La cible pour l'exercice en cours est posée sans détour : 7 milliards d'euros d'achats éligibles, contre 5,5 milliards en 2025, soit une progression de 27 %. Ce niveau repose sur trois leviers combinés : une croissance organique visée entre 6 et 7 %, un gain de compliance ratio portant le taux à 32 % (soit plus de 300 millions d'euros d'achats à réorienter), et un plan de conquête que le groupement affiche comme une priorité durable.

"Nexus Automotive a un énorme appétit pour continuer à grandir. Nous visons toujours 20 % de croissance totale en 2026", résume Thierry Mugnier.

Une dynamique déjà illustrée par l’arrivée future du groupe nord-américain Worldpac au sein de Pronto Network, actionnaire américain de Nexus Automotive, qui a été officialisée par son président Robert Roos pendant le Business Forum. "Certains acteurs ne voulaient pas rejoindre une entreprise encore en mode start-up.
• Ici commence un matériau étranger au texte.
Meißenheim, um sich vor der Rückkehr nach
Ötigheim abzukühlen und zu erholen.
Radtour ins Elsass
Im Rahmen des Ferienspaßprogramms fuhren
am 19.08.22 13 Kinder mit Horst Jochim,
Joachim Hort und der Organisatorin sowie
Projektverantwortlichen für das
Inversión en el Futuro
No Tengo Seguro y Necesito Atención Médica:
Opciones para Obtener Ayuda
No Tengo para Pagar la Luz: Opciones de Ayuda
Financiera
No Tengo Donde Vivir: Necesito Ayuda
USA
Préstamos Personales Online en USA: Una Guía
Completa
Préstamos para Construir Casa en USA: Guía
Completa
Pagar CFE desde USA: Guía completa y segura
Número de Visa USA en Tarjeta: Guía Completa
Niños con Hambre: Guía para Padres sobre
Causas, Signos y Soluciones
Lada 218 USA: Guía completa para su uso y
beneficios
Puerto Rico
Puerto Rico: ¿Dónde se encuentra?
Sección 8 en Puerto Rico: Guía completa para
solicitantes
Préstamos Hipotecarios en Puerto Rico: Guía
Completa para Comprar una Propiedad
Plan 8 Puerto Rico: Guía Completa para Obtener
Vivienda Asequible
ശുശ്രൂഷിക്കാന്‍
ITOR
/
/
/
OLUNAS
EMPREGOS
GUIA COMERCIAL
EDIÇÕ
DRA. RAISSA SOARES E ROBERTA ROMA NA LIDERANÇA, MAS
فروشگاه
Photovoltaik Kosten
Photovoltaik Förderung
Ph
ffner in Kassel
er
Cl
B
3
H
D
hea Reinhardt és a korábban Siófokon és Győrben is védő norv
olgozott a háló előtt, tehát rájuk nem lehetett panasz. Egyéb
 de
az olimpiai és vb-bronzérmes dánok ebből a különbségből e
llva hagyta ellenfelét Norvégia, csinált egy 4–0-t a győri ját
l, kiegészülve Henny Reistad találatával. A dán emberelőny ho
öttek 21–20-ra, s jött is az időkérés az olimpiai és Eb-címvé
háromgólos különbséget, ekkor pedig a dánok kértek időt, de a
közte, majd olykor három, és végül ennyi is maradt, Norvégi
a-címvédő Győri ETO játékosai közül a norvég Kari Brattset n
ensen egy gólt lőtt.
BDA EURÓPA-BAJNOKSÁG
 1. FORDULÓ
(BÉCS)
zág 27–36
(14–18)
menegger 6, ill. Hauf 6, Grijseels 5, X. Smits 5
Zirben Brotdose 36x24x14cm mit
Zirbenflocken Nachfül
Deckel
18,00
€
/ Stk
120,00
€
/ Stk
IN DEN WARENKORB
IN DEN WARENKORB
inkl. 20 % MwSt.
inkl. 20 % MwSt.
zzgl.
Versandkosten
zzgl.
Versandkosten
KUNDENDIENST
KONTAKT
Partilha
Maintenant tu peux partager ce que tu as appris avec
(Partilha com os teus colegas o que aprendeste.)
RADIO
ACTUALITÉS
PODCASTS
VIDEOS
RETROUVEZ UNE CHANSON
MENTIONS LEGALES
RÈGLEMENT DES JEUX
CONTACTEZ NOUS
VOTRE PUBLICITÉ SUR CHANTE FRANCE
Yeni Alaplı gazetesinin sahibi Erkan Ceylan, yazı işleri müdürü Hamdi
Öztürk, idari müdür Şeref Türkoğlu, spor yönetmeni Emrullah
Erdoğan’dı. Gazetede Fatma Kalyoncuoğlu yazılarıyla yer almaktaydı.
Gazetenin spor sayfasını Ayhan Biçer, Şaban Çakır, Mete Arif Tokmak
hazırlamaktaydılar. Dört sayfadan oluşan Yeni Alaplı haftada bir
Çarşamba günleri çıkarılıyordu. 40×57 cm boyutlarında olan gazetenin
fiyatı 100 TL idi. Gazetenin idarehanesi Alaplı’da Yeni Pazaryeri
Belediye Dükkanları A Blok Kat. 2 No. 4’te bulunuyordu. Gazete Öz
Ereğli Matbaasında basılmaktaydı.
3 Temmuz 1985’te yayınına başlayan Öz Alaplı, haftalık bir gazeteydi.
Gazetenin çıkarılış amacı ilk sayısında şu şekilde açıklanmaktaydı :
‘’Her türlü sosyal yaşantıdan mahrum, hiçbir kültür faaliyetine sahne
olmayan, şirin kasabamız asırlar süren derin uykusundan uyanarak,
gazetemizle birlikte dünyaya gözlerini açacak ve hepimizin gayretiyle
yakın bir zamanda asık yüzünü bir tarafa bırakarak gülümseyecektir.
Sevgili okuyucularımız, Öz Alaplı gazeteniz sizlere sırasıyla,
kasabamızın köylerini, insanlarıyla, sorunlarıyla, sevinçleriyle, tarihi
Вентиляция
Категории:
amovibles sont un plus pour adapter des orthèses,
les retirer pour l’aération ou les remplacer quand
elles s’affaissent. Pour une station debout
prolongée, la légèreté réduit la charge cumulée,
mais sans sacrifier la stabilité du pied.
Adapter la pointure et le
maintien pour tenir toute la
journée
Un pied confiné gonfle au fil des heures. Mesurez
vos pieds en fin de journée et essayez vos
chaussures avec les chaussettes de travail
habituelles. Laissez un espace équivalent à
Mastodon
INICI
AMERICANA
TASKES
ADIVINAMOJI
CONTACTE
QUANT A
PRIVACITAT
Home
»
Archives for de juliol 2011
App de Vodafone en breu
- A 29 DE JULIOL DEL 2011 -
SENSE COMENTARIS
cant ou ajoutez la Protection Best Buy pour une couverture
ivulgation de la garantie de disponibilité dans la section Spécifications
Ce n'est plus le cas. Ce n'est pas un hasard si l'un des plus gros acteurs américains s'engage au moment où nous atteignons cette maturité", argue Gaël Escribe.

Pour les prochaines années, c'est le passage du statut de "connector" à celui de "global conductor" que Nexus Automotive revendique : non plus une simple courroie de transmission entre distributeurs et équipementiers, mais l’architecte d'un écosystème aftermarket mondial.